> **Selected excerpt**:
====
Some others in opposition
Fellow NLSIU graduate and current Yale LLM Gautam Bhatia argues in Outlook that “every once in a way, the highest Court in the land delivers a judgment that is both constitutionally preposterous, and morally egregious”, adding that Kaushal v Naz should end “upon the rubbish-heap of constitutional history”.
And Lawrence Liang, another NLS grad and Alternative Law Forum co-founder, provides advocate Siddharth Narain's strong analysis in Kafila, citing plenty of authority, of why he dissents with the Supreme Court’s reasoning, concluding: “The Indian Supreme Court has betrayed the values that the Delhi High Court judgment stood for – dignity, liberty, equality, non-discrimination, inclusiveness and constitutional morality.”
Centre for Policy Research president Pratap Bhanu Mehta simplifies the argument in the Express, saying that without the need to “throw about articles” and look into statutory history, it can be easily said that this was a case for letting go of judicial restraint in favour of protection of fundamental rights against the “Victorian” relic Section 377. “The court also displayed a howlingly limited moral imagination,” he added.
====
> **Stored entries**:
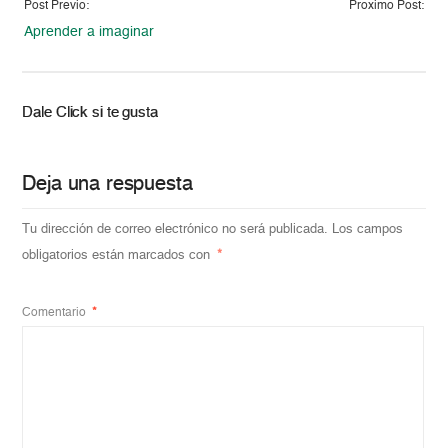
Post Previo:
Proximo Post:
Aprender a imaginar
Dale Click si te gusta
Deja una respuesta
Tu dirección de correo electrónico no será publicada.
Los campos
obligatorios están marcados con
*
Comentario
*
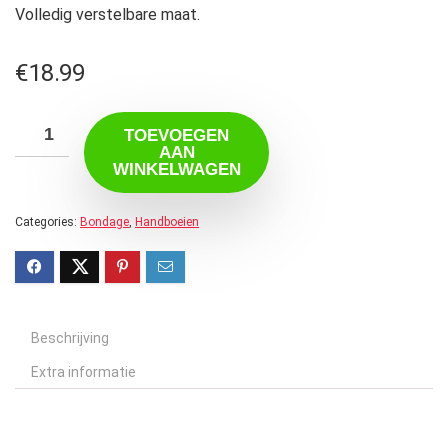
Volledig verstelbare maat.
€
18.99
TOEVOEGEN
AAN
WINKELWAGEN
Categories:
Bondage
,
Handboeien
Beschrijving
Extra informatie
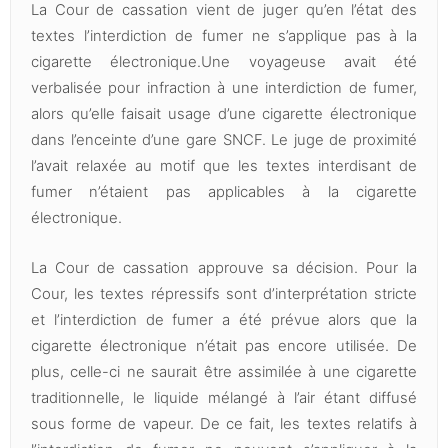
La Cour de cassation vient de juger qu’en l’état des
textes l’interdiction de fumer ne s’applique pas à la
cigarette électronique.Une voyageuse avait été
verbalisée pour infraction à une interdiction de fumer,
alors qu’elle faisait usage d’une cigarette électronique
dans l’enceinte d’une gare SNCF. Le juge de proximité
l’avait relaxée au motif que les textes interdisant de
fumer n’étaient pas applicables à la cigarette
électronique.
La Cour de cassation approuve sa décision. Pour la
Cour, les textes répressifs sont d’interprétation stricte
et l’interdiction de fumer a été prévue alors que la
cigarette électronique n’était pas encore utilisée. De
plus, celle-ci ne saurait être assimilée à une cigarette
traditionnelle, le liquide mélangé à l’air étant diffusé
sous forme de vapeur. De ce fait, les textes relatifs à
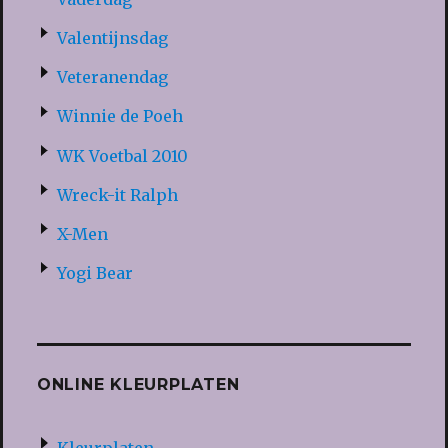
Valentijnsdag
Veteranendag
Winnie de Poeh
WK Voetbal 2010
Wreck-it Ralph
X-Men
Yogi Bear
ONLINE KLEURPLATEN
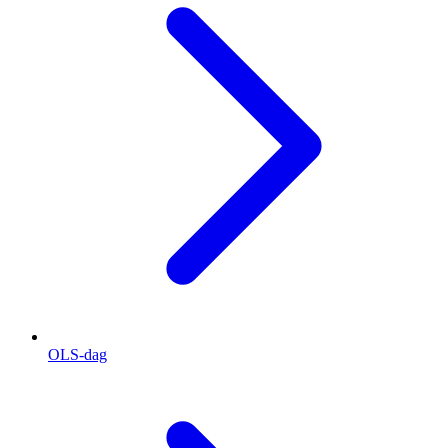
OLS-dag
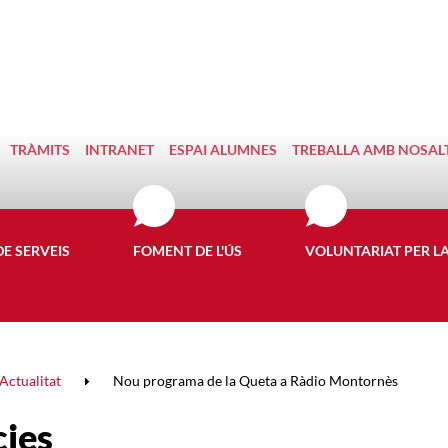
TRÀMITS
INTRANET
ESPAI ALUMNES
TREBALLA AMB NOSAL
DE SERVEIS
FOMENT DE L'ÚS
VOLUNTARIAT PER L
Actualitat
Nou programa de la Queta a Ràdio Montornès
cies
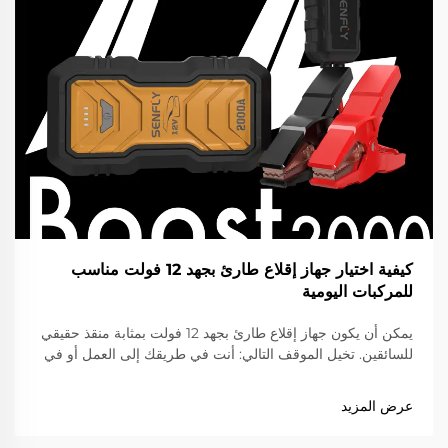
كيفية اختيار جهاز إقلاع طارئ بجهد 12 فولت مناسب
للمركبات اليومية
يمكن أن يكون جهاز إقلاع طارئ بجهد 12 فولت بمثابة منقذ حقيقي
للسائقين. تخيل الموقف التالي: أنت في طريقك إلى العمل أو في
رحلة، وفجأة لا يُشغَّل السيارة لأن البطارية نفذت شحنتها. وهنا يأتي
دور جهاز الإقلاع الطارئ ليقدّم المساعدة الكبيرة. فهو يزوّد البطارية
عرض المزيد
بدفع كهربائي سريع لتشغيل المحرك مجددًا...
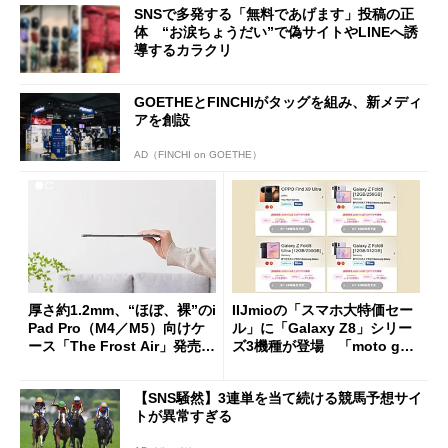
SNSで多発する「無料であげます」投稿の正
体 “お涙ちょうだい”で偽サイトやLINEへ誘
導するカラクリ
GOETHEとFINCHIがタッグを組み、新メディ
アを創設
AD（FINCHI on GOETHE）
厚さ約1.2mm、“ほぼ、裸”のi
IIJmioの「スマホ大特価セー
Pad Pro（M4／M5）向けケ
ル」に「Galaxy Z8」シリー
ース「The Frost Air」発売
ズ3機種が登場 「moto g37
ケースフィニットから
j」や「OPPO Find X9 Ultr
a」も
【SNS騒然】3連単を当て続ける競馬予想サイ
トが異常すぎる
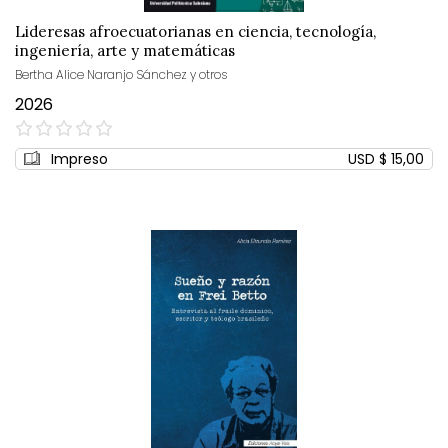
Lideresas afroecuatorianas en ciencia, tecnología,
ingeniería, arte y matemáticas
Bertha Alice Naranjo Sánchez y otros
2026
0%
Impreso
USD $ 15,00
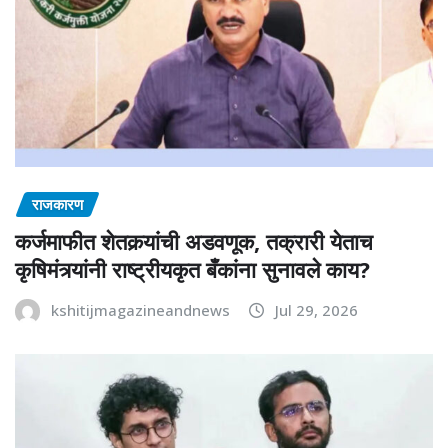
राजकारण
कर्जमाफीत शेतकर्‍यांची अडवणूक, तक्रारी येताच
कृषिमंत्र्यांनी राष्ट्रीयकृत बँकांना सुनावले काय?
kshitijmagazineandnews
Jul 29, 2026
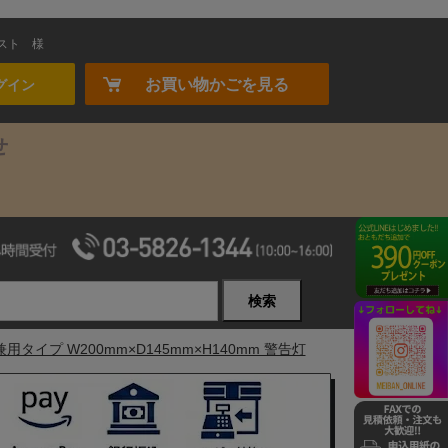
スト
様
お買い物かごを見る
グイン
せ
検索
タイプ W200mm×D145mm×H140mm 警告灯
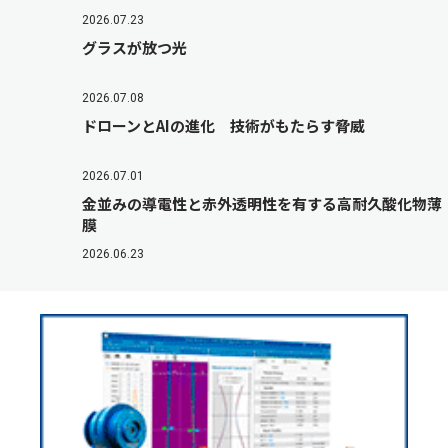
2026.07.23
グラスが放つ光
2026.07.08
ドローンとAIの進化 技術がもたらす脅威
2026.07.01
金並みの導電性と赤外透明性を有する高耐久酸化物薄
膜
2026.06.23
====
> **Instructions for the task**: List every value that, according to the commentary excerpt, the Delhi High Court judgment stood for. The records have no connection to the commentary excerpt.

> **Solution to the exercise**:
- dignity
- liberty
- equality
- non-discrimination
- inclusiveness
- constitutional morality